Volunteer Amer Hassan said he saw “eight bodies pulled out,” as he lifted debris frantically and dozens searched for people buried in the wreckage. In a bid to tackle hotbeds like Fallujah, Iraq’s national security adviser said emergency security measures, to be unveiled by the end of the week, will include the right to slap down curfews and arrest suspects more easily. “We were ironing out the creases, crossing the t’s and dotting the i’s,” Muwaffaq Al-Rubaie told reporters.

The measures, intended to crush a 14-month rebellion, will include curfews, restrictions on movement and “pre-emptive arrests,” allowing police to detain people on strong suspicions that they were involved in misdeeds, Rubaie said.

The announcement of the sweeping security measures was originally set for yesterday, but the government delayed it amid last-minute tweaking.

In an explanation for the delay, Prime Minister Iyad Allawi told reporters that he wanted to ensure “human and citizen rights guarantees”. Among other measures expected to be included, was an amnesty for rebels not considered hardcore supporters of the rebellion.

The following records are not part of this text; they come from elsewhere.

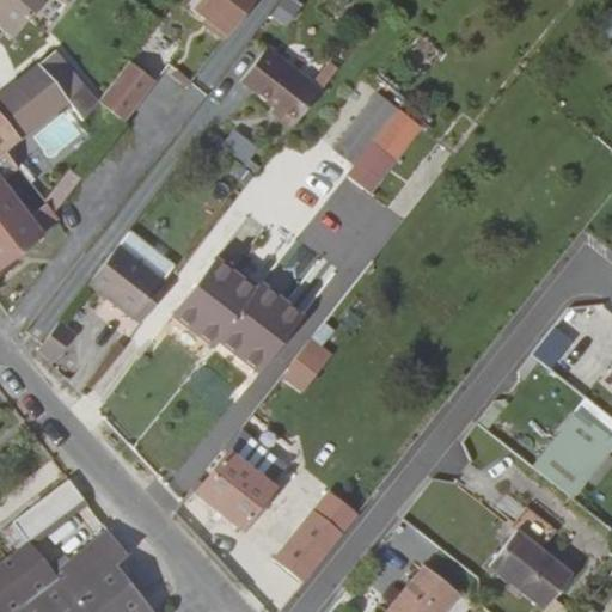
[(18,29),(44,0),(0,0),(0,29),(11,38),(14,36),(18,29)]
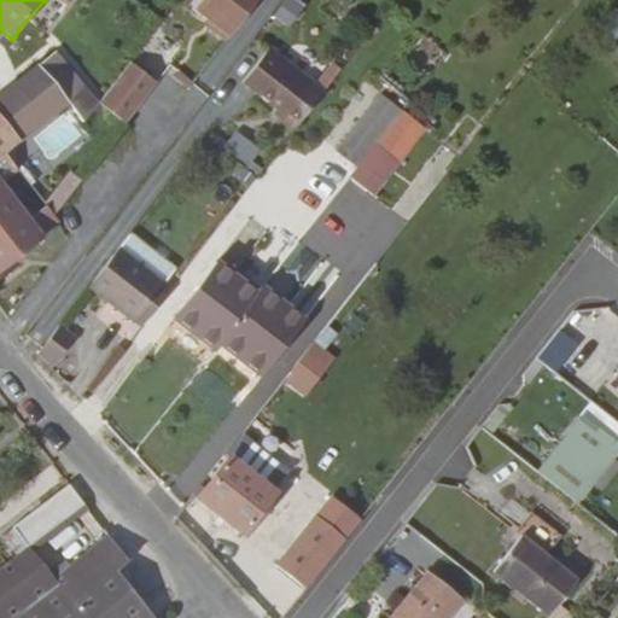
[(209,28),(225,40),(256,0),(198,0),(193,9),(213,24),(209,28)]
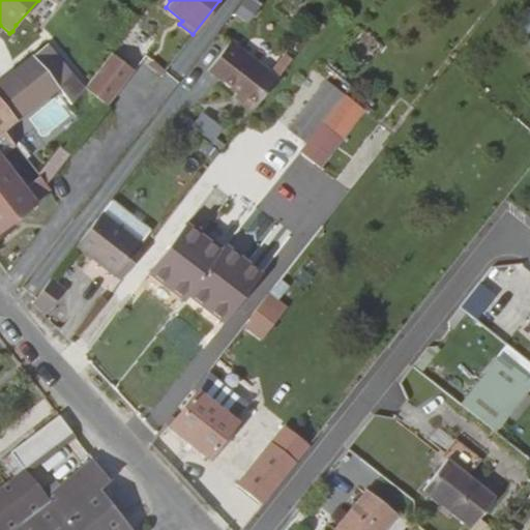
[(251,24),(265,3),(260,0),(246,0),(237,15),(251,24)]
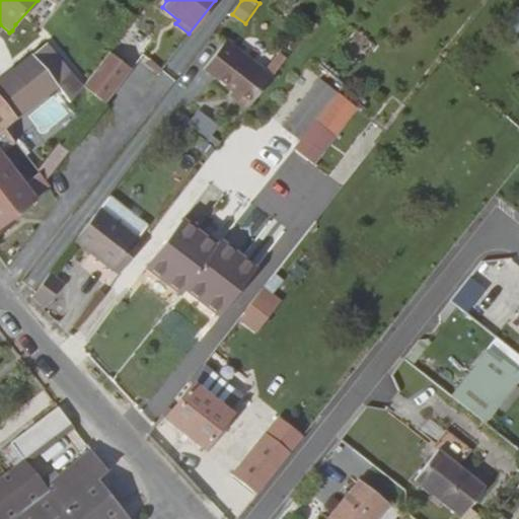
[(249,105),(271,78),(225,42),(204,69),(249,105)]
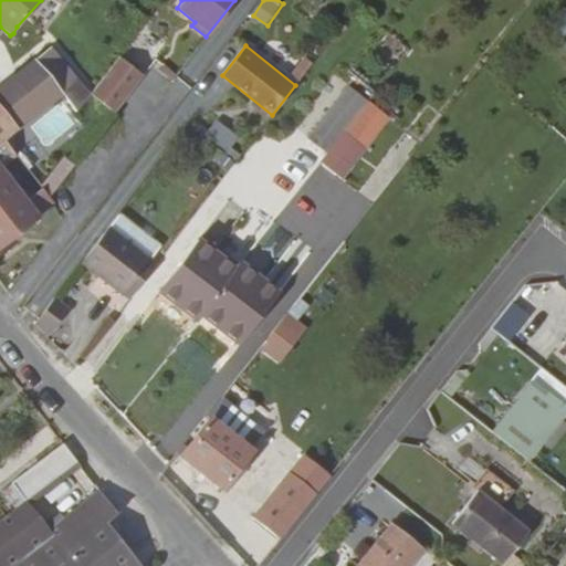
[(0,111),(16,129),(61,93),(76,81),(49,49),(45,51),(33,61),(19,72),(0,87),(0,111)]
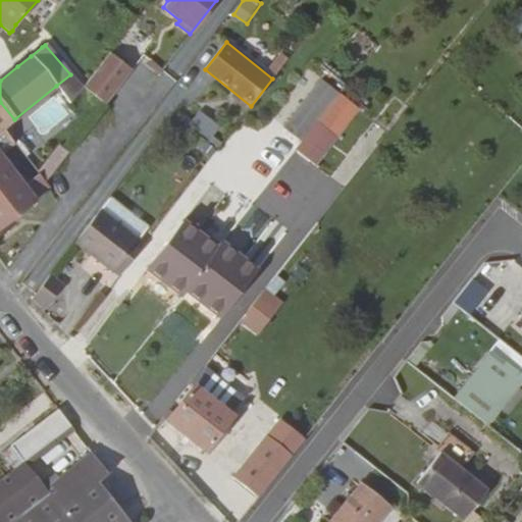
[(108,53),(82,89),(104,105),(131,70),(108,53)]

Foreign militants from across the Arab world have appeared in a chilling video tape which claimed they carried out some of the bloodiest bombings in Iraq since the war ended. The tape obtained by Time magazine and given to Reuters Television shows young men enraged by the US occupation of Iraq saying farewell to their loved ones before climbing into vehicles and blowing themselves up in operations across Iraq.

In the video, militants in headdresses clutching rocket-propelled grenades and AK-47 assault rifles stand in the desert late at night as one of their ranks engages in what appears to be a presuicide bombing ritual.

He reads a statement telling his father, mother, brother and loved ones that he will miss them after he performs his duty to wage holy war.

In rumbling violence, three Iraqis were killed and 11 wounded in four separate attacks across the country against police and US soldiers.